Bayern ließ Kroos leichtfertig ziehen

Dabei hat Kroos sein überragendes Talent in der Heimat nie versteckt. Beim FC Bayern wie in der Nationalmannschaft. Beim Jahrhundertspiel, dem 7:1 im WM-Halbfinale gegen Brasilien, verzückte er mit seiner Intelligenz und Präzision die ganze Welt. Der FC Bayern machte ihm dennoch nur ein halbherziges Angebot zur Verlängerung seines noch ein Jahr laufenden Vertrages. Kroos lehnte ab. Die Münchner bewegten sich nicht und akzeptierten ein Angebot für geschätzt 30 Millionen Euro aus Madrid, weil sie Kroos ein Jahr später nicht ablösefrei ziehen lassen wollten. Es war dies eines der besten Geschäfte der einstigen Geldvernichtungsmaschine Real in der jüngeren Vergangenheit. 30 Millionen Euro… so günstig hat etwa der FC Chelsea im vergangenen Sommer den eher durchschnittlichen Innenverteidiger Antonio Rüdiger nicht bekommen.
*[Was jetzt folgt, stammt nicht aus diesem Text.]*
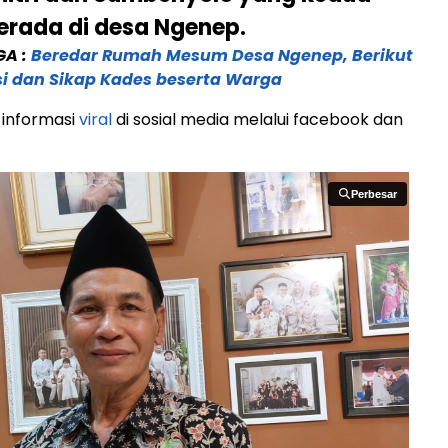
rada di desa Ngenep.
GA :
Beredar Rumah Mesum Desa Ngenep, Berikut
asi dan Sikap Kades beserta Warga
informasi
viral
di sosial media melalui facebook dan
Perbesar
Perbesar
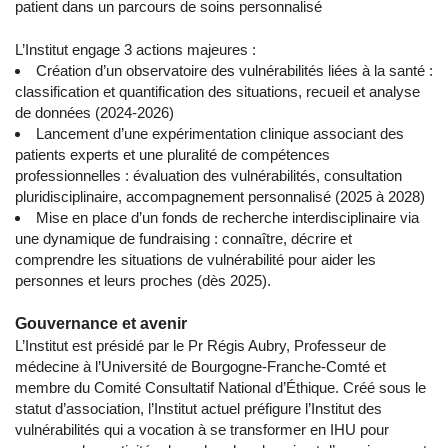
patient dans un parcours de soins personnalisé
L’Institut engage 3 actions majeures :
Création d’un observatoire des vulnérabilités liées à la santé :
classification et quantification des situations, recueil et analyse
de données (2024-2026)
Lancement d’une expérimentation clinique associant des
patients experts et une pluralité de compétences
professionnelles : évaluation des vulnérabilités, consultation
pluridisciplinaire, accompagnement personnalisé (2025 à 2028)
Mise en place d’un fonds de recherche interdisciplinaire via
une dynamique de fundraising : connaître, décrire et
comprendre les situations de vulnérabilité pour aider les
personnes et leurs proches (dès 2025).
Gouvernance et avenir
L’Institut est présidé par le Pr Régis Aubry, Professeur de
médecine à l’Université de Bourgogne-Franche-Comté et
membre du Comité Consultatif National d’Éthique. Créé sous le
statut d’association, l’Institut actuel préfigure l’Institut des
vulnérabilités qui a vocation à se transformer en IHU pour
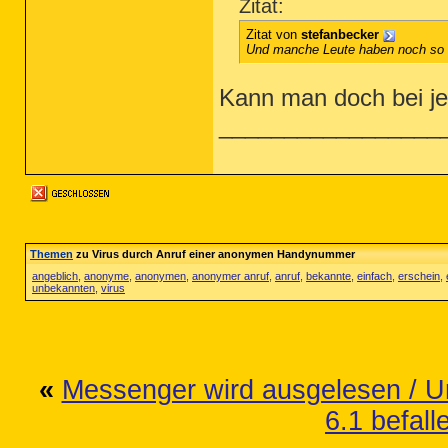
Zitat:
Zitat von
stefanbecker
Und manche Leute haben noch so st
Kann man doch bei j
_________________
Themen
zu Virus durch Anruf einer anonymen Handynummer
angeblich
,
anonyme
,
anonymen
,
anonymer anruf
,
anruf
,
bekannte
,
einfach
,
erschein
,
unbekannten
,
virus
«
Messenger wird ausgelesen / Un
6.1 befall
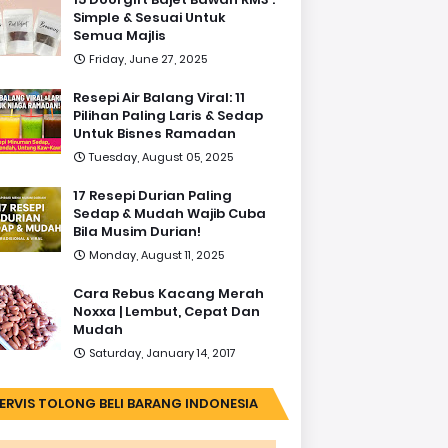
Simple & Sesuai Untuk
Semua Majlis
Friday, June 27, 2025
Resepi Air Balang Viral: 11
Pilihan Paling Laris & Sedap
Untuk Bisnes Ramadan
Tuesday, August 05, 2025
17 Resepi Durian Paling
Sedap & Mudah Wajib Cuba
Bila Musim Durian!
Monday, August 11, 2025
Cara Rebus Kacang Merah
Noxxa | Lembut, Cepat Dan
Mudah
Saturday, January 14, 2017
ERVIS TOLONG BELI BARANG INDONESIA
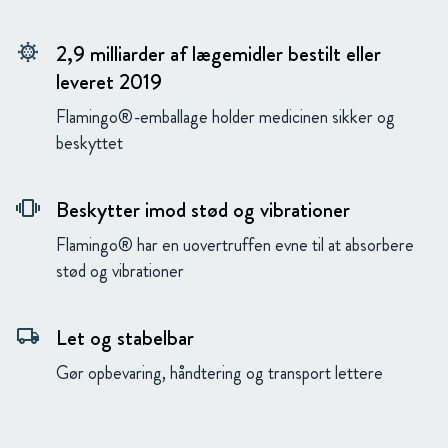
2,9 milliarder af lægemidler bestilt eller
coronavirus
leveret 2019
Flamingo®-emballage holder medicinen sikker og
beskyttet
Beskytter imod stød og vibrationer
vibration
Flamingo® har en uovertruffen evne til at absorbere
stød og vibrationer
Let og stabelbar
local_shipping
Gør opbevaring, håndtering og transport lettere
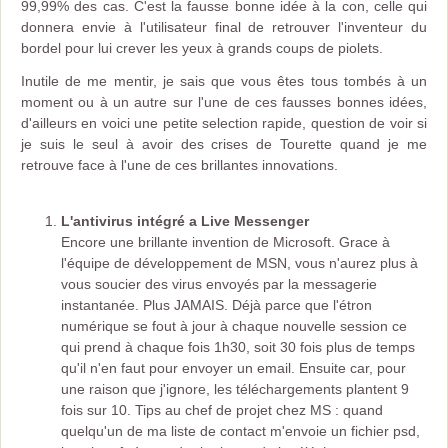
99,99% des cas. C'est la fausse bonne idée à la con, celle qui
donnera envie à l'utilisateur final de retrouver l'inventeur du
bordel pour lui crever les yeux à grands coups de piolets.
Inutile de me mentir, je sais que vous êtes tous tombés à un
moment ou à un autre sur l'une de ces fausses bonnes idées,
d'ailleurs en voici une petite selection rapide, question de voir si
je suis le seul à avoir des crises de Tourette quand je me
retrouve face à l'une de ces brillantes innovations.
L'antivirus intégré a Live Messenger
Encore une brillante invention de Microsoft. Grace à
l'équipe de développement de MSN, vous n'aurez plus à
vous soucier des virus envoyés par la messagerie
instantanée. Plus JAMAIS. Déjà parce que l'étron
numérique se fout à jour à chaque nouvelle session ce
qui prend à chaque fois 1h30, soit 30 fois plus de temps
qu'il n'en faut pour envoyer un email. Ensuite car, pour
une raison que j'ignore, les téléchargements plantent 9
fois sur 10. Tips au chef de projet chez MS : quand
quelqu'un de ma liste de contact m'envoie un fichier psd,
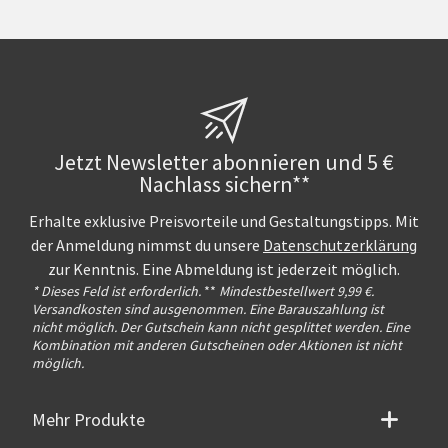
Jetzt Newsletter abonnieren und 5 €
Nachlass sichern**
Erhalte exklusive Preisvorteile und Gestaltungstipps. Mit
der Anmeldung nimmst du unsere
Datenschutzerklärung
zur Kenntnis. Eine Abmeldung ist jederzeit möglich.
* Dieses Feld ist erforderlich.
**
Mindestbestellwert 9,99 €.
Versandkosten sind ausgenommen. Eine Barauszahlung ist
nicht möglich. Der Gutschein kann nicht gesplittet werden. Eine
Kombination mit anderen Gutscheinen oder Aktionen ist nicht
möglich.
Mehr Produkte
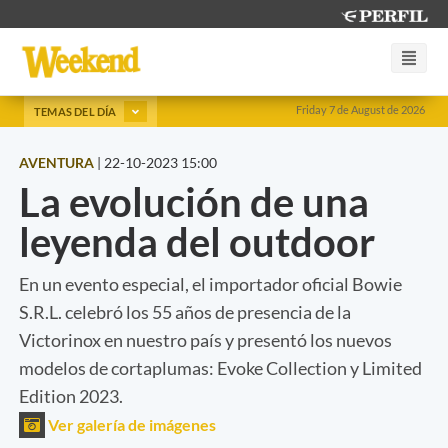
Friday 7 de August de 2026
TEMAS DEL DÍA
AVENTURA
|
22-10-2023 15:00
La evolución de una
leyenda del outdoor
En un evento especial, el importador oficial Bowie
S.R.L. celebró los 55 años de presencia de la
Victorinox en nuestro país y presentó los nuevos
modelos de cortaplumas: Evoke Collection y Limited
Edition 2023.
Ver galería de imágenes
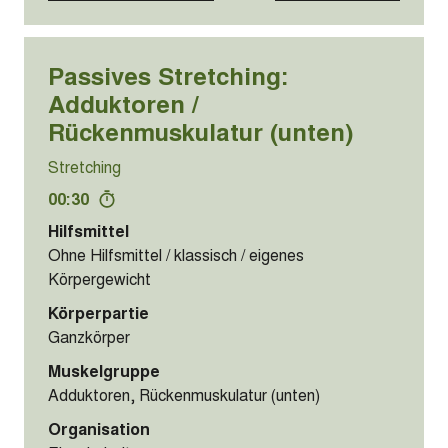
Passives Stretching:
Adduktoren /
Rückenmuskulatur (unten)
Stretching
00:30
Hilfsmittel
Ohne Hilfsmittel / klassisch / eigenes
Körpergewicht
Körperpartie
Ganzkörper
Muskelgruppe
Adduktoren, Rückenmuskulatur (unten)
Organisation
Einen Kommandeur wie Kroos hätte auch Jürgen Klopp gern in seiner Mannschaft. Liverpooler Fußball ist traditionell Arbeiterfußball. Die Mittelfeldbrigade mit Jordan Henderson, James Milner oder Georginio Wijnaldum steht nicht im Verdacht, den Ball übertrieben zu streicheln. Was würden Salah, Firmino und Mané von der Spielkunst des Toni Kroos profitieren? Von seinem Blick für die Räume, seiner Fähigkeit, mit vertikalen Pässen ein Maximum an Gegnern zu überspielen. Das Analyse-Tool „Packing“ hat diese Gabe auch einer breiteren Öffentlichkeit zugänglich gemacht. Toni Kroos überwindet in 90 Minuten durchschnittlich 85 Gegenspieler, ungefähr dreimal so viel, wie das auf seiner Position üblich ist.

Der Wert feiner Füße ist zuletzt dramatisch gestiegen. Den wie Kroos hochbegabten Philippe Coutinho musste Liverpool im Winter widerwillig ziehen lassen – der Brasilianer erstreikte sich seinen Wechsel zum FC Barcelona. Kaum vorstellbar, dass Real etwas Ähnliches passieren könnte. Die Faszination Liverpool speist sich vor allem aus der Vergangenheit, den Anschluss an den Geldadel der Moderne haben die Reds auch mit Jürgen Klopp noch nicht geschafft. Ein Sieg am Samstag im Finale von Kiew könnte ein Anfang sein, für eine rote Revolution im Weltfußball, gar nicht so weit weg von dem Ort, wo schon mal eine orangene begonnen hat.